More than six months after the Chicago City Council legalized cooking onboard food trucks, the city on Thursday issued its first license for it to Dan Salls, owner of The Salsa Truck.
An ecstatic Salls said he passed his health and fire inspection Wednesday and finished his paperwork Thursday afternoon. By Tuesday he hopes to be searing meat, grilling quesadillas and warming tortillas aboard his truck to serve with his salsas to hungry Chicagoans.
Salls, a former financial adviser who quit his job to go into the salsa business, said he will likely serve his first hot meal at the 600 W. Chicago Ave. food truck stand Tuesday. He has publicly invited Mayor Rahm Emanuel to be his first customer.
"I think it would be a great press opportunity for him to finally get the monkey off of everyone's back," Salls said of the long, contentious process that has finally led to the city's first MFP cooking license, for mobile food preparer.
For more than two years, food truck activists had been lobbying the city to allow onboard cooking, as opposed to selling only precooked and packaged items. Proposals were stalled for more than a year at the committee level until Emanuel presented his own version of a modified ordinance, which passed in late July.

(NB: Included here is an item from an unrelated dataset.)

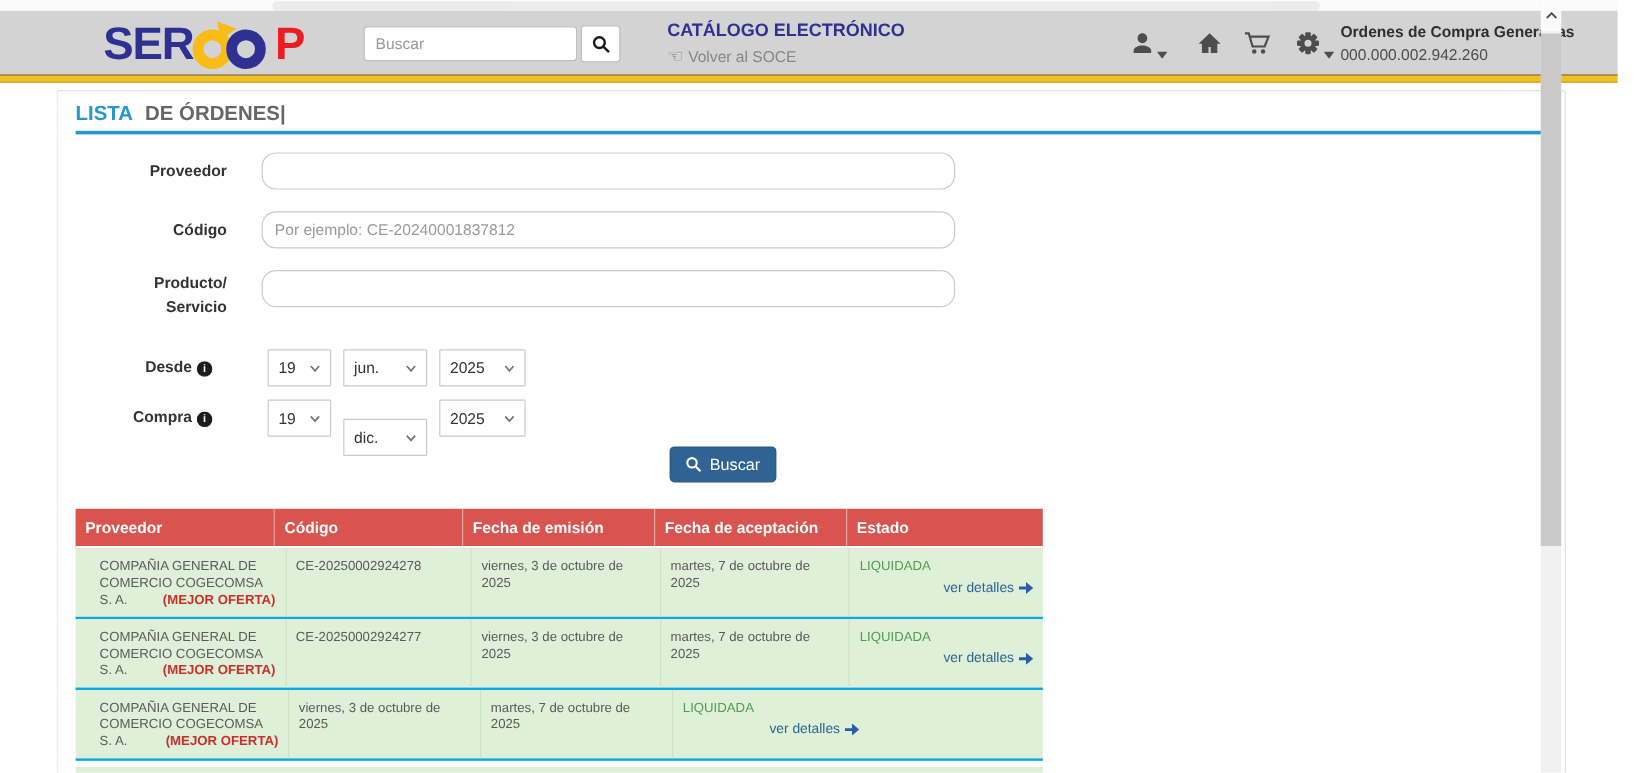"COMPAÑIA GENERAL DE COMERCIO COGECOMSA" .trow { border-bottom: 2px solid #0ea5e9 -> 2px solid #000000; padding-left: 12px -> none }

"This is just the beginning, but we're excited to see our first MFP hit the streets," said Rosemary Krimbel, who leads the Chicago Department of Business Affairs and Consumer Protection. "We want potential food truck owners to know that we are here to help, including newly offered truck consultations with the Fire and Health Departments to ease the licensing process. We want to see more food trucks serving Chicago."
Although Salls says he is thrilled to be the first licensed onboard cooking operator, he acknowledges that his truck is not the "classic West Coast-type food truck." By that he means that he did not need to outfit his truck to conform to what some feel is the city's overly strict code on gas lines and exhaust hoods.
He will simply use an electric grill to heat his tacos, quesadillas and carnitas onboard, making rules on gas lines and hoods irrelevant to his inspection.
Next month Salls hopes to open a bricks-and-mortar restaurant called The Garage that can also serve as a commissary for servicing other cooking trucks.